> **Task to complete**: Continue the passage on exercise, pain, and anxiety from the point where it stops.

> **Extract to read**:
In the present study, 16/20 effects with a pain outcome reported simultaneous improvements in pain and anxiety. When controlling for anxiety measure, effects derived from studies in which pain was also significantly improved reported significantly higher baseline anxiety symptoms (F(1,19) = 5.462, P ≤ 0.032), with greater anxiolytic effects typically seen among those who report higher baseline anxiety symptoms. Despite this, a significant improvement in pain was not significantly related to the anxiolytic effect of exercise (i.e., there was no significant difference in the overall effect size between studies in which pain was significantly improved and studies in which pain was not significantly improved). It is plausible that patient medication use influenced the pain–anxiety relationship. Medication use was reported for just 13/25 effects (20,21,43,44,61) and could not be controlled for or robustly examined in moderator analyses. However, of the studies that reported medication use, 354 patients reported taking 602 separate drugs of which 251 were analgesic and 185 were psychoactive. Other medications included 79 “drugs for FM symptoms,” 45 “other prescription drugs,” and 42 “antidepressants, muscle relaxants, or analgesics,” all of which could influence the anxiolytic effect of exercise and potential moderation of this effect by concurrently improving pain. It is important to note that the purpose of this meta-regression was to examine patient characteristics and features of exercise that may influence, and optimally could be modified to enhance, the effect of exercise on anxiety symptoms among FM patients. The purpose was not to test whether those factors might help to explain the effect of exercise. That purpose would require that trials assess plausible mediators of exercise effects, which was not the case in the included trials.

> **Information**:
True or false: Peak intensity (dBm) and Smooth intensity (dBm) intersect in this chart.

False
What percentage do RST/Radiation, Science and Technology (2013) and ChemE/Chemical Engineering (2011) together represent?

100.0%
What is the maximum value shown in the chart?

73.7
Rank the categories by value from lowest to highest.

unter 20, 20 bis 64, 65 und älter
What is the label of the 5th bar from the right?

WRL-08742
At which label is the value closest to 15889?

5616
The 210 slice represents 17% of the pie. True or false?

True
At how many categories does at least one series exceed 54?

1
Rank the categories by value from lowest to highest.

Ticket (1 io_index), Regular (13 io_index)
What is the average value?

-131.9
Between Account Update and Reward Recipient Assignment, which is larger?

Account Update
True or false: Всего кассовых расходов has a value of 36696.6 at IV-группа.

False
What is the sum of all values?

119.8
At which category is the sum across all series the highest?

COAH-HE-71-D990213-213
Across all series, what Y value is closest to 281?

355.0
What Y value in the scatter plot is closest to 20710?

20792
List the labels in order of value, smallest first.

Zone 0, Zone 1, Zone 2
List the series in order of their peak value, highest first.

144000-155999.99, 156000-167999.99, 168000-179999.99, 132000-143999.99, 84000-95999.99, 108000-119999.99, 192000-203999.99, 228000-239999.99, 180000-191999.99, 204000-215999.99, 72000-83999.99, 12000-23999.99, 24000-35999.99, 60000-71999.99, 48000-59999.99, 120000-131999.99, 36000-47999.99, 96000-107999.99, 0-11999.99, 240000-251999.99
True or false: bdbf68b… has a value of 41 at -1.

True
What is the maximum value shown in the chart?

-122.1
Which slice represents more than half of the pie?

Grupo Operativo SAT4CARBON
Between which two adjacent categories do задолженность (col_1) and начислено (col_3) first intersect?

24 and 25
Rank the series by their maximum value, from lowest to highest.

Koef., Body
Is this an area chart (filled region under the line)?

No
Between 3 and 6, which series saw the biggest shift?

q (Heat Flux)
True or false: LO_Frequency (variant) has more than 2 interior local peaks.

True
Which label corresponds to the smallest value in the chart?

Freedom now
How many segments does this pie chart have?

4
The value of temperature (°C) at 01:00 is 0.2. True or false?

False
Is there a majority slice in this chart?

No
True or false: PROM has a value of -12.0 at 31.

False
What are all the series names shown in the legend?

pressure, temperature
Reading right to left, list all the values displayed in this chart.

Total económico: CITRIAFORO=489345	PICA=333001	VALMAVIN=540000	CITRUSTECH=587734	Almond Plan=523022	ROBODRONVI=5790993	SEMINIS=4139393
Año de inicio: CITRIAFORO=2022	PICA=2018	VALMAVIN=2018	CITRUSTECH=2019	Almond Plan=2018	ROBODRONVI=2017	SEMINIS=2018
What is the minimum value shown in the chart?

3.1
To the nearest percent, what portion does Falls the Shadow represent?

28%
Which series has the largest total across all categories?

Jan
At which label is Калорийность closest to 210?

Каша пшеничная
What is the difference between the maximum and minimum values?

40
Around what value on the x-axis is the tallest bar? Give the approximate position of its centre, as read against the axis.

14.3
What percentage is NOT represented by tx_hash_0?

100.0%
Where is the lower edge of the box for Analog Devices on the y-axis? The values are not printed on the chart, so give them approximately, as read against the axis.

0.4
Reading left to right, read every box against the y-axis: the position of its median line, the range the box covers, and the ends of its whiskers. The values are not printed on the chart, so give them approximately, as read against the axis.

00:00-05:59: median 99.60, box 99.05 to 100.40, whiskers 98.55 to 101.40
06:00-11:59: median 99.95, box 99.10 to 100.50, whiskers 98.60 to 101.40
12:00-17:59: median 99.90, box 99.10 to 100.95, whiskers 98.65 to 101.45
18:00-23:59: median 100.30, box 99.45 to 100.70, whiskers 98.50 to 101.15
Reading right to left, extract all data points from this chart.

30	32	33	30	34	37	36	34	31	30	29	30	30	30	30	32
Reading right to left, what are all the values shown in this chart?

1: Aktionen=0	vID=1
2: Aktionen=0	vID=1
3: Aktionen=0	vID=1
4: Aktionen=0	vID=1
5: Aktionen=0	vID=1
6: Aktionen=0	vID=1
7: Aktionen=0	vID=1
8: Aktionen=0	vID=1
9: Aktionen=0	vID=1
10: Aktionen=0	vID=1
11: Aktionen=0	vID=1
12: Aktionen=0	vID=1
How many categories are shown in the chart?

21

> **Answer space**:
Future research
Several research needs are suggested by the present findings. Clear and complete information about medication use and patient comorbidities is needed. Comorbidities such as irritable bowel syndrome (43), chronic headache (11), and chronic fatigue syndrome (47) are prevalent among FM patients, yet just 7 or 25 effects (20,21) reported patient comorbidities. Further, most studies reported planned session duration and participant attendance, but compliance with prescribed exercise dose was not reported in any studies. Consequently, the true anxiolytic effect of exercise training among FM patients may be underestimated because of underexposure to exercise. Also needed are well-designed investigations that examine the potential moderating effect of pain-related improvements in FM patients.
CONCLUSIONS
The present results provide evidence for exercise training as a potential low-risk, adjuvant treatment for anxiety symptoms that may develop among FM patients. The findings also suggest that larger anxiety symptom reductions will be achieved by focusing on longer exercise programs while promoting long-term adherence. Finally, anxiety reductions appear to occur regardless of whether pain symptoms improve, providing additional support for FM patients to initiate and/or maintain physical activity.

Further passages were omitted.